Türk milletini onurluca temsil ettiniz.

Yaşadığınız ülkeyle anavatan arasına sosyal ve kültürel köprü kurdunuz.

Bu köprüden umutlarınızı, beklentilerinizi, isteklerinizi ve geçim arayışlarını geçirdiniz.

Belçika’yı Emirdağ yaptınız.

Anadolu’yu Belçika’ya taşıdınız.

Geleneğinizden, göreneğinizden kopmadınız.

Köklerinizden, kaynaklarınızdan ve kıblenizden vazgeçmediniz.

Ne mutlu sizlere ki;

√       Halen mercimekli bükme yapıp, tahrana kurutuyorsunuz.

√       Halen arabaşı pişiriyor, yufka açıyorsunuz.

√       Halen çiftetelli ile oynuyor, düğünlerde kaşık kırıyorsunuz.

√       Halen ellerinize kına yakıyor, gelin alayları düzenliyorsunuz.

√       Halen “Harmana sererler sarı samanı” diyerek şenleniyorsunuz.

Çok şükür ki yıllar;

√       Sizi kültürel gerçeklerinizden, adet ve törelerinizden ayıramamıştır.

√       Yiğitliğinizi bozamamış, güzelliğinizi eskitememiştir.

√       Dürüstlüğünüzü aşındıramamış, cömertliğinizi aşamamıştır.

√       Türklüğünüzü, Müslümanlığınızı çağın manevi ve maddi hastalıkları yenememiştir.

Buraya Türk olarak geldiniz, burada Türk olarak yaşadınız ve buradan Türk olarak geleceğe uzanıyorsunuz.

Ülkemizi yönetenlerin sizlere ve önceki kuşaklarımıza sağlayamadığı iş, aş, eğitim gibi temel hayat ihtiyaçlarını burada, gurbet ellerde temin ettiniz.
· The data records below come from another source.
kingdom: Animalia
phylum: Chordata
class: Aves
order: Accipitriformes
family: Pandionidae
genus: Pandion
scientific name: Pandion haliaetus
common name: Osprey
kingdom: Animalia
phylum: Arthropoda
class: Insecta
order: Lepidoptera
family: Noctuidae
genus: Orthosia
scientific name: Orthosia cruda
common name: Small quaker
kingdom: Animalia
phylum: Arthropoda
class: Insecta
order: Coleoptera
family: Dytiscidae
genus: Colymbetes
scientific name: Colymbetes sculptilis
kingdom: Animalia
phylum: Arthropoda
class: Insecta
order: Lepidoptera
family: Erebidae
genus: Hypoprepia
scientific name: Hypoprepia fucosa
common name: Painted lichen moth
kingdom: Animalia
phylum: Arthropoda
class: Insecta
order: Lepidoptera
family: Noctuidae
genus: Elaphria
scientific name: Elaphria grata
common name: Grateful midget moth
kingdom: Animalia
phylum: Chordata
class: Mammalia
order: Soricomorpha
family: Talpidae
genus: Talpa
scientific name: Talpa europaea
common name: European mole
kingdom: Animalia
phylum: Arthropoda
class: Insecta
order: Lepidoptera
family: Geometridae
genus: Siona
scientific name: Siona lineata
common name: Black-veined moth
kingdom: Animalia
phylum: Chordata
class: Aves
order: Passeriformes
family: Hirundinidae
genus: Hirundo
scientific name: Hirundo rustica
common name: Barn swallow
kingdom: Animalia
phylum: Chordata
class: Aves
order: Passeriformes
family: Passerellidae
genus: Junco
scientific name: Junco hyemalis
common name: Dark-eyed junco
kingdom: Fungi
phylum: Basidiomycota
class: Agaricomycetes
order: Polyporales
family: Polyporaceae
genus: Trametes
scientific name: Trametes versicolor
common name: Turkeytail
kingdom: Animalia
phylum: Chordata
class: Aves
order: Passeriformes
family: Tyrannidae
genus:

Yeni yüzyılın ikinci on yılının başında, insanlık değerlerine yabancılaşan bir dünyada hayat mücadelesi veriyorsunuz.

Irkçılığa, yabancılaşmaya, asimilasyona direniyorsunuz.

Avrupa Birliği’nin başkentinde, Batılı değerlerin siyasi merkezinde medeniyet öğretiyorsunuz, Türk milletinin kim olduğunu gösteriyorsunuz.

Yabancı ve farklı kültürlerin alt yapısını hazırladığı sosyo-ekonomik ve kültürel bir çevrede varlığınızı sürdürüyorsunuz.

Anadolu topraklarından buralara çalışmak amacıyla gelişinizden yaklaşık elli yıl geçmiş olmasına rağmen, çok şükür ki Türk ve İslam değerlerinizi koruyorsunuz.

Özellikle içine girip entegre olduğunuz toplumların, yüzyıllar boyu inançlarımızla, kimliğimizle mesafeli ve gerilimli ilişkisini dokunuşunuzla düzeltmeye, tavırlarınızla törpülemeye ve duruşunuzla engellemeye çalışıyorsunuz.

Örnek kişiliğinizi her durumda gösteriyorsunuz.

Bu itibarla, Türk kültürüne çok yabancı olan bir ortamda tutunarak ve kendinizi kabul ettirerek gerçekten de takdire şayan bir başarı sergiliyorsunuz.

Unutmayınız ki, sizler Türk milletinin vizyonunu ve vicdanını temsil ediyorsunuz.

Faziletini, merhametini ve şefkatini taşıyorsunuz.

Dününüzden kopmadan yarına odaklanıyorsunuz.

Değerlerinizden zerre kadar geri adım atmadan gelişmeye ve değişmeye çalışıyorsunuz.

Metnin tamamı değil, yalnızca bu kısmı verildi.